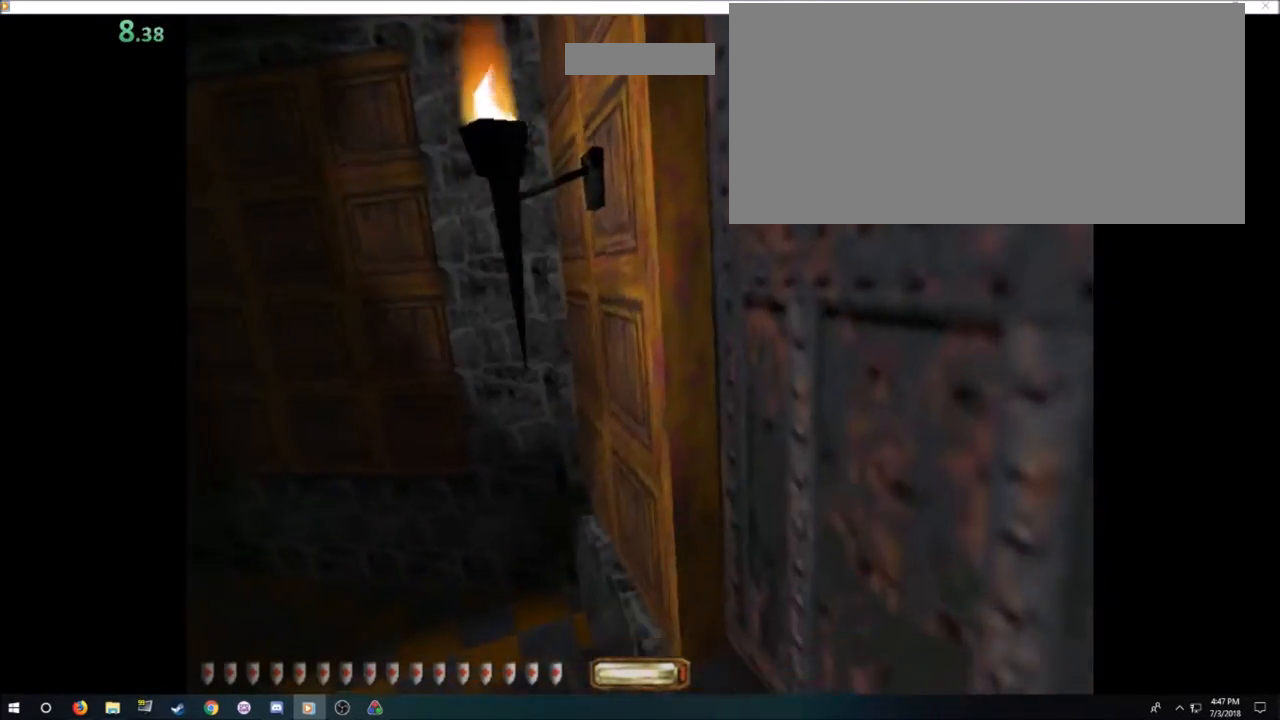
{"keys": ["d", "w"], "mouse": [], "events": [[33, "e", "up"], [234, "w", "down"], [334, "d", "down"]]}
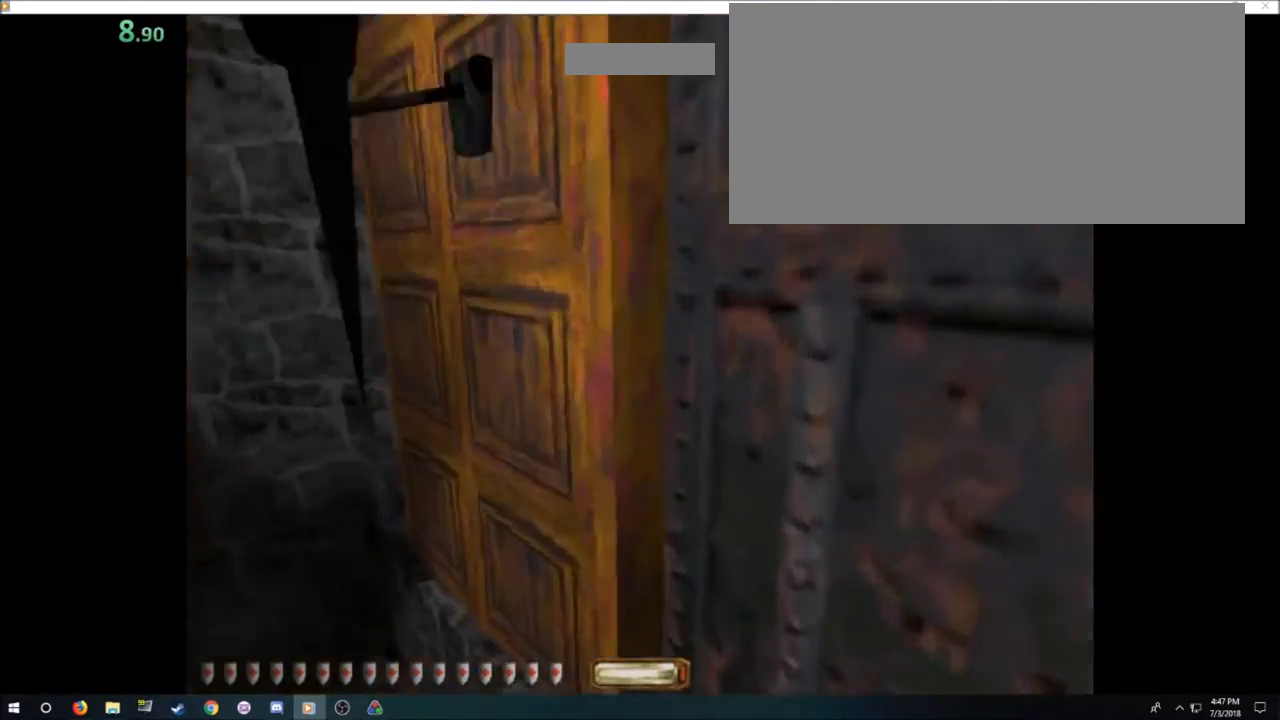
{"keys": ["d", "w"], "mouse": [], "events": []}
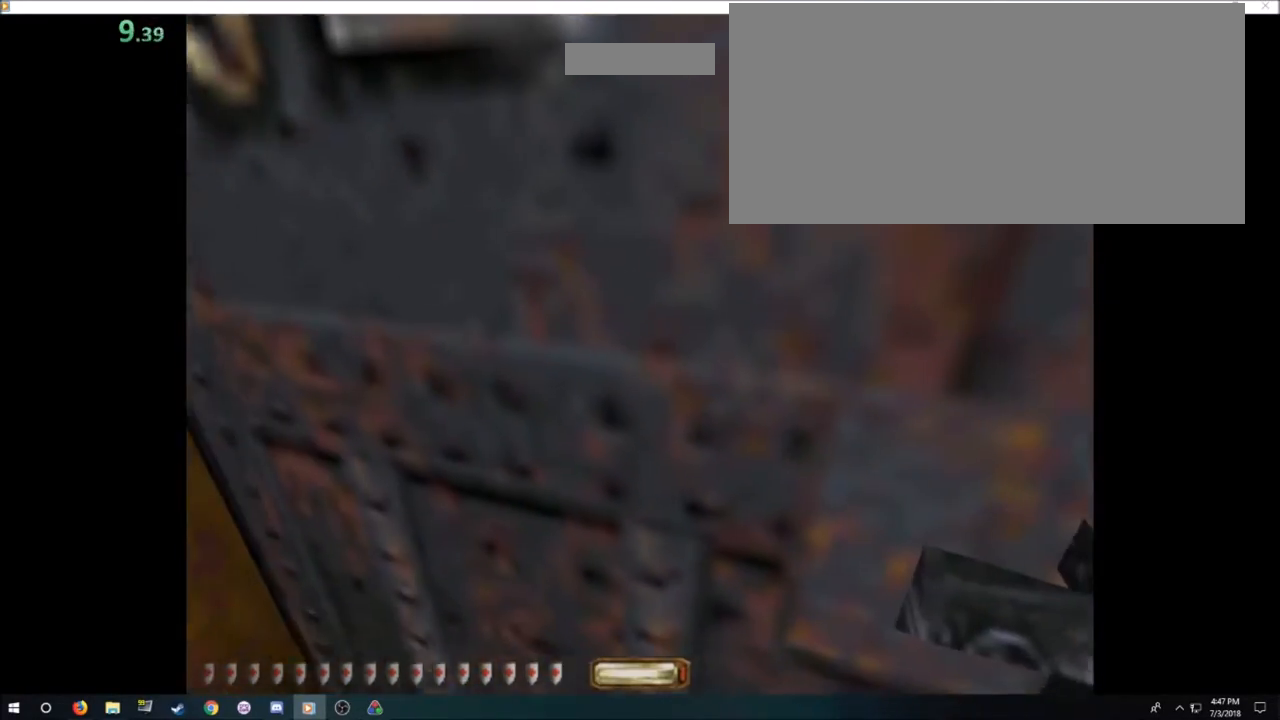
{"keys": ["e"], "mouse": [], "events": [[234, "d", "up"], [267, "w", "up"], [400, "e", "down"]]}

Work to be completed: The expected answer is the full listing above, transcribed exactly and without pictures.

Answer to the problem:
{"keys": ["d", "w"], "mouse": [], "events": [[33, "e", "up"], [234, "w", "down"], [334, "d", "down"]]}
{"keys": ["d", "w"], "mouse": [], "events": []}
{"keys": ["e"], "mouse": [], "events": [[234, "d", "up"], [267, "w", "up"], [400, "e", "down"]]}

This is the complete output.